In an unprecedented move made by the Fifth Circuit Court of Appeals in agreeing with the U.S. Board of Immigration, a Chinese Christian who escaped persecution from China to the U.S. was denied asylum
( [email protected] ) Sep 13, 2005 09:26 PM EDT

In an unprecedented move made by the Fifth Circuit Court of Appeals in agreeing with the U.S. Board of Immigration, a Chinese Christian who escaped persecution from China to the U.S. was denied asylum.

Last month, Xiaodong Li from Ningpo, China, who was a member of the underground evangelical Christian church, was denied asylum because he was a member of an "illegal" house church, Christian Freedom reported.

The board concluded that Li "feared legal action or prosecution, not persecution," while the court ruled that he was punished for "illegal activities and not for his religion," CF said.
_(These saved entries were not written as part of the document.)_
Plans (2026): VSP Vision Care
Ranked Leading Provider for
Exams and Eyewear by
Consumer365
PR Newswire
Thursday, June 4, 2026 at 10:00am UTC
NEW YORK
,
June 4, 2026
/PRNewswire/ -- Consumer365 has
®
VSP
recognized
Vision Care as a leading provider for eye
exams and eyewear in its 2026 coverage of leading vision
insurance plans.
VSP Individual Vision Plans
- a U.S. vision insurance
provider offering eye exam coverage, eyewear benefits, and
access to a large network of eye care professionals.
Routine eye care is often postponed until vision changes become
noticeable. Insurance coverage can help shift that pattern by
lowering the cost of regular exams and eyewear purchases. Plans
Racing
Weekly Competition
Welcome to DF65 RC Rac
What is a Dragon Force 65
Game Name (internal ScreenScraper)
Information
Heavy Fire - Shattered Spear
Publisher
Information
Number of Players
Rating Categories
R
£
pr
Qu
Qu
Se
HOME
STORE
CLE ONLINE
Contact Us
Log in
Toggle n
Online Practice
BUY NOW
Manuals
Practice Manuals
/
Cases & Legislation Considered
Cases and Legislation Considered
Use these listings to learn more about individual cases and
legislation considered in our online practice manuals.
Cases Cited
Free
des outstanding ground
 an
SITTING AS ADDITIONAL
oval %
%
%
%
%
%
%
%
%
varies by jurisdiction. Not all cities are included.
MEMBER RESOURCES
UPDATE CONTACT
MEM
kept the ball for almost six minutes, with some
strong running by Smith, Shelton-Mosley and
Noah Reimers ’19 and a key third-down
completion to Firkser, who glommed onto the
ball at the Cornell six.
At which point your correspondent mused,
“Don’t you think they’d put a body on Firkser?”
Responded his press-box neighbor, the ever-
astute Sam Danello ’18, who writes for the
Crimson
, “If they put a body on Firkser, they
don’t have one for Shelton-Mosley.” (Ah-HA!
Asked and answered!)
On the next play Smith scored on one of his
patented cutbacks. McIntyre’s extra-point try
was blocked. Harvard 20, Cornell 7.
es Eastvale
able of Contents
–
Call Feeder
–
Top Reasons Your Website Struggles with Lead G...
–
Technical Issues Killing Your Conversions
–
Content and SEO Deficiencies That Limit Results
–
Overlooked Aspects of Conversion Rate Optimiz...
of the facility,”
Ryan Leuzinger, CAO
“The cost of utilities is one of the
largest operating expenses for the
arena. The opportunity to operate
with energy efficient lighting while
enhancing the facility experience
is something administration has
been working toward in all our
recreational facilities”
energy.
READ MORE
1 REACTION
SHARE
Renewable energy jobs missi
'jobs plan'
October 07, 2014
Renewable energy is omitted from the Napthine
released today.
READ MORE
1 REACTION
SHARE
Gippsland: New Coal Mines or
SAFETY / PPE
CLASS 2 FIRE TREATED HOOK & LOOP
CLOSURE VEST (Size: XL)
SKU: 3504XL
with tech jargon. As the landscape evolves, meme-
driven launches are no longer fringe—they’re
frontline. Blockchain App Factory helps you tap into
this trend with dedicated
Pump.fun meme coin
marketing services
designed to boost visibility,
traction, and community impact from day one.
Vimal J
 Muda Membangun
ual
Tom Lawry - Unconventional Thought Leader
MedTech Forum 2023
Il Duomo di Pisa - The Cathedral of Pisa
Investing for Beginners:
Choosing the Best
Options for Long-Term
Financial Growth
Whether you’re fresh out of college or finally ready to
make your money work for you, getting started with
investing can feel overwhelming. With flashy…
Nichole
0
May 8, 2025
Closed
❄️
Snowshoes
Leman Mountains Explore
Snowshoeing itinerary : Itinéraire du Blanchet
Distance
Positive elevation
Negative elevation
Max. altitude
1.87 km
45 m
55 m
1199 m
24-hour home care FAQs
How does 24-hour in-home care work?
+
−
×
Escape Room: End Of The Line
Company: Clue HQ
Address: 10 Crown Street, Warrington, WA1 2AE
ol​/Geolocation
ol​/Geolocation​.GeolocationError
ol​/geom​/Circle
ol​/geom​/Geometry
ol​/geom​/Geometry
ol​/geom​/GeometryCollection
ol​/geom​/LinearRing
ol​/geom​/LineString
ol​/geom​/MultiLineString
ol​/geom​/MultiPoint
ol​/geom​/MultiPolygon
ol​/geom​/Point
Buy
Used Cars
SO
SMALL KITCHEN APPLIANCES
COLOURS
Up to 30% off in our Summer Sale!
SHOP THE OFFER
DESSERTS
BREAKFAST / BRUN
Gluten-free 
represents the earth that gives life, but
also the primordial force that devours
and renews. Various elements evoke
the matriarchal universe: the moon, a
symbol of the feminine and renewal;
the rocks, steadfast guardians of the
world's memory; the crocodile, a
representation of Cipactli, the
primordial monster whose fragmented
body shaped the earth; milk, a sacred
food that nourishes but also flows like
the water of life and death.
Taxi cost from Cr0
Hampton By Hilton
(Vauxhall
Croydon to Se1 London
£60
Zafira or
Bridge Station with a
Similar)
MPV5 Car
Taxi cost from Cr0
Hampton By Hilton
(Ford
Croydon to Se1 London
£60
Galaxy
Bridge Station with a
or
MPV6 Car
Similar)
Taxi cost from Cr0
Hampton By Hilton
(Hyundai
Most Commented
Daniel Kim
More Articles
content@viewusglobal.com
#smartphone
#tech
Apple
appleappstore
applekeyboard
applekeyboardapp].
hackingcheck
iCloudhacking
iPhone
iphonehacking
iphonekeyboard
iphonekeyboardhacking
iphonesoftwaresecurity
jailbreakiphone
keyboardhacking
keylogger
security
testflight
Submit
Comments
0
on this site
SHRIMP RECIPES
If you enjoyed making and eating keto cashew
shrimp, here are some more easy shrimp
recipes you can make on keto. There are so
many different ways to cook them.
Li was tortured by officials, brutally beaten, kicked, and shocked by electric batons until he confessed that he took part in organizing "unauthorized" Chinese Christian house church meetings, but despite this the 11 board members of the Immigration Appeals stated that "China has a legitimate right to enforce" this type of action because Li violated the laws of "unregistered churches," CF reported.

Last month, the three-judge panel of the Fifth Circuit Court of Appeals confirmed the board's ruling, which will result in making it more difficult for persecuted individuals to seek asylum.

Chinese Christians in China such as Li who worship in underground churches face the threat of arrest and persecution, but have chosen not to register due to the constant surveillance from the government and the restrictions placed on their worship services to God.

His lawyer from the Alliance Defense Fund said, in a press release at the end of August, that if denied, they will appeal to the U.S. Supreme Court.

"The Board of Immigration Appeals is the highest administrative body for interpreting and applying imiigration laws."

"The decisions of the Board are binding...unless modified or overruled by the Attorney General or a Federal court."